**** THE DATA
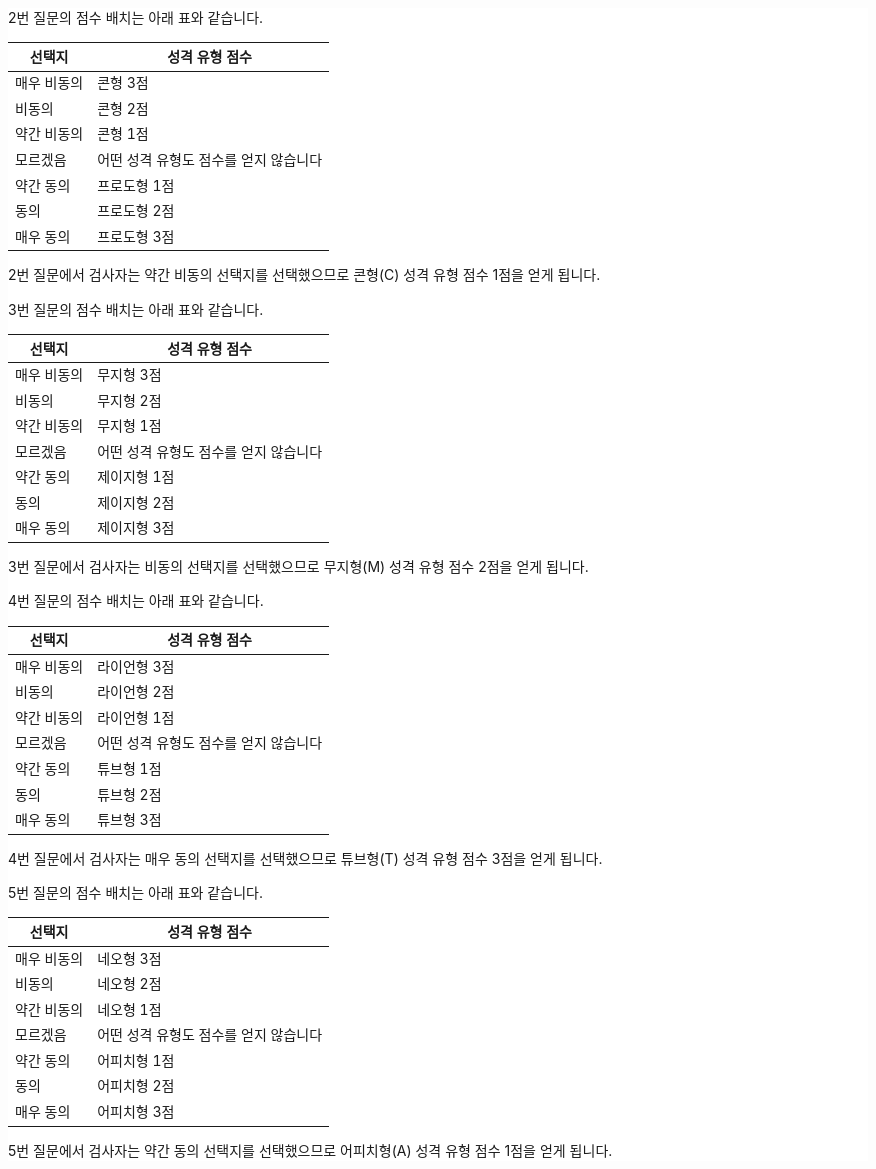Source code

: 2번 질문의 점수 배치는 아래 표와 같습니다.

선택지|	성격 유형 점수
---|---
매우 비동의|	콘형 3점
비동의|	콘형 2점
약간 비동의|	콘형 1점
모르겠음|	어떤 성격 유형도 점수를 얻지 않습니다
약간 동의|	프로도형 1점
동의|	프로도형 2점
매우 동의|	프로도형 3점

2번 질문에서 검사자는 약간 비동의 선택지를 선택했으므로 콘형(C) 성격 유형 점수 1점을 얻게 됩니다.

3번 질문의 점수 배치는 아래 표와 같습니다.

선택지|	성격 유형 점수
---|---
매우 비동의|	무지형 3점
비동의|	무지형 2점
약간 비동의|	무지형 1점
모르겠음|	어떤 성격 유형도 점수를 얻지 않습니다
약간 동의|	제이지형 1점
동의|	제이지형 2점
매우 동의|	제이지형 3점

3번 질문에서 검사자는 비동의 선택지를 선택했으므로 무지형(M) 성격 유형 점수 2점을 얻게 됩니다.

4번 질문의 점수 배치는 아래 표와 같습니다.

선택지|	성격 유형 점수
---|---
매우 비동의|	라이언형 3점
비동의|	라이언형 2점
약간 비동의|	라이언형 1점
모르겠음|	어떤 성격 유형도 점수를 얻지 않습니다
약간 동의|	튜브형 1점
동의|	튜브형 2점
매우 동의|	튜브형 3점

4번 질문에서 검사자는 매우 동의 선택지를 선택했으므로 튜브형(T) 성격 유형 점수 3점을 얻게 됩니다.

5번 질문의 점수 배치는 아래 표와 같습니다.

선택지|	성격 유형 점수
---|---
매우 비동의|	네오형 3점
비동의|	네오형 2점
약간 비동의|	네오형 1점
모르겠음|	어떤 성격 유형도 점수를 얻지 않습니다
약간 동의|	어피치형 1점
동의|	어피치형 2점
매우 동의|	어피치형 3점

5번 질문에서 검사자는 약간 동의 선택지를 선택했으므로 어피치형(A) 성격 유형 점수 1점을 얻게 됩니다.
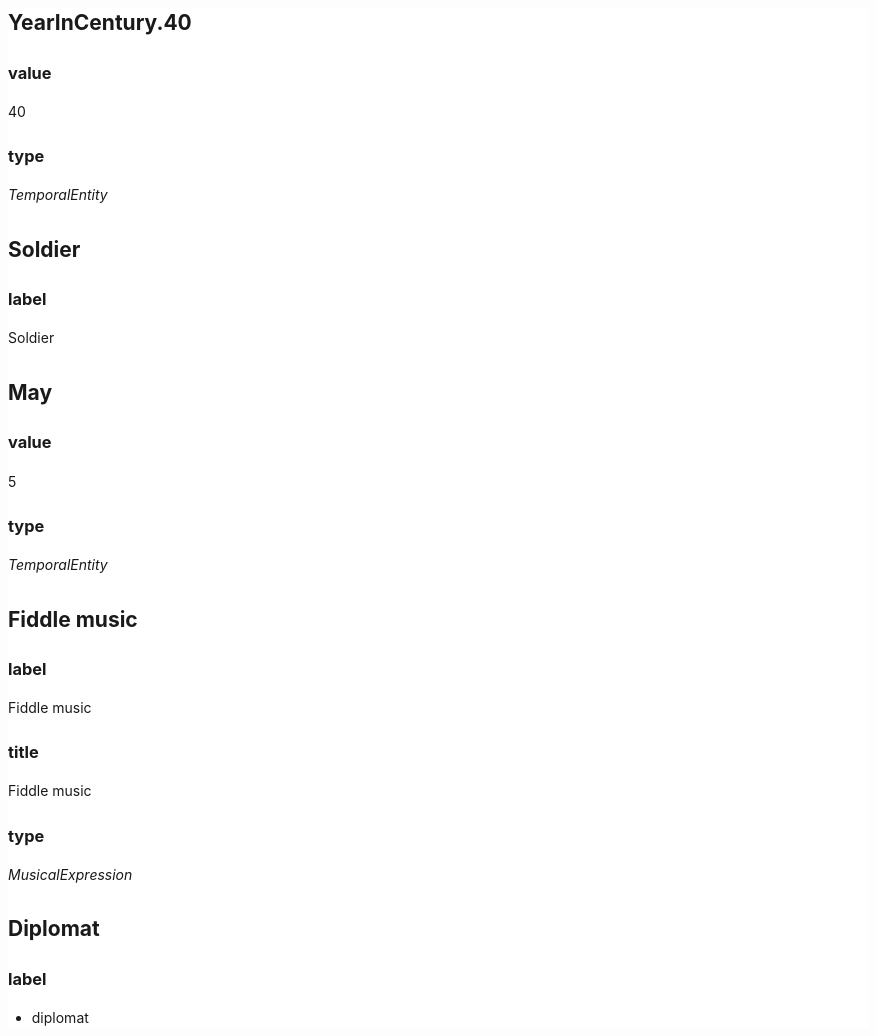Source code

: ## YearInCentury.40

### value


40

### type


*TemporalEntity*

## Soldier

### label


Soldier

## May

### value


5

### type


*TemporalEntity*

## Fiddle music

### label


Fiddle music

### title


Fiddle music

### type


*MusicalExpression*

## Diplomat

### label

 - diplomat
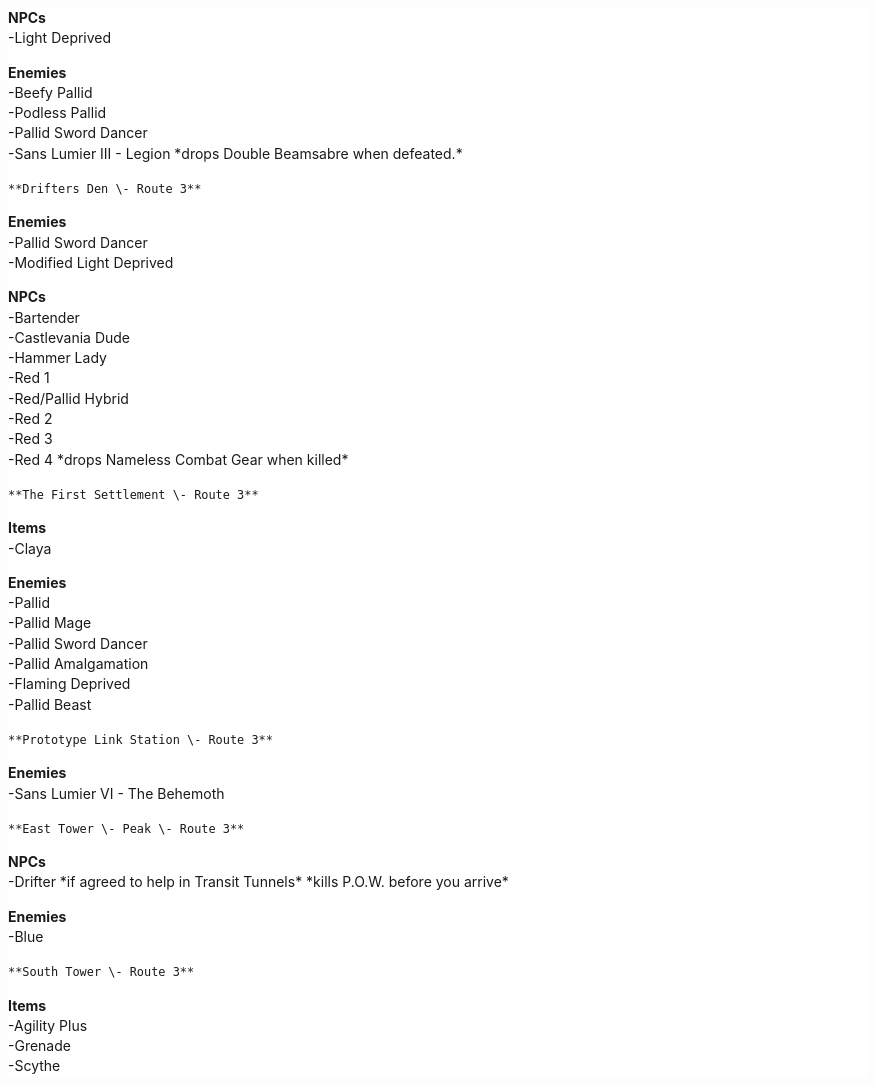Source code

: **NPCs**  
\-Light Deprived

**Enemies**  
\-Beefy Pallid  
\-Podless Pallid  
\-Pallid Sword Dancer  
\-Sans Lumier III \- Legion  \*drops Double Beamsabre when defeated.\*

	**Drifters Den \- Route 3**

**Enemies**  
\-Pallid Sword Dancer  
\-Modified Light Deprived

**NPCs**  
\-Bartender  
\-Castlevania Dude  
\-Hammer Lady  
\-Red 1  
\-Red/Pallid Hybrid  
\-Red 2  
\-Red 3  
\-Red 4  \*drops Nameless Combat Gear when killed\*

	**The First Settlement \- Route 3**

**Items**  
\-Claya

**Enemies**  
\-Pallid  
\-Pallid Mage  
\-Pallid Sword Dancer  
\-Pallid Amalgamation  
\-Flaming Deprived  
\-Pallid Beast

	**Prototype Link Station \- Route 3**

**Enemies**  
\-Sans Lumier VI \- The Behemoth

	**East Tower \- Peak \- Route 3**

**NPCs**  
\-Drifter \*if agreed to help in Transit Tunnels\*  \*kills P.O.W. before you arrive\*

**Enemies**  
\-Blue

	**South Tower \- Route 3**

**Items**  
\-Agility Plus  
\-Grenade  
\-Scythe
********
**EXERCISE GOAL:** Line count for "drops": count the lines of the records above that contain it and give only the number.

**RESULT FOR THIS EXERCISE:** 2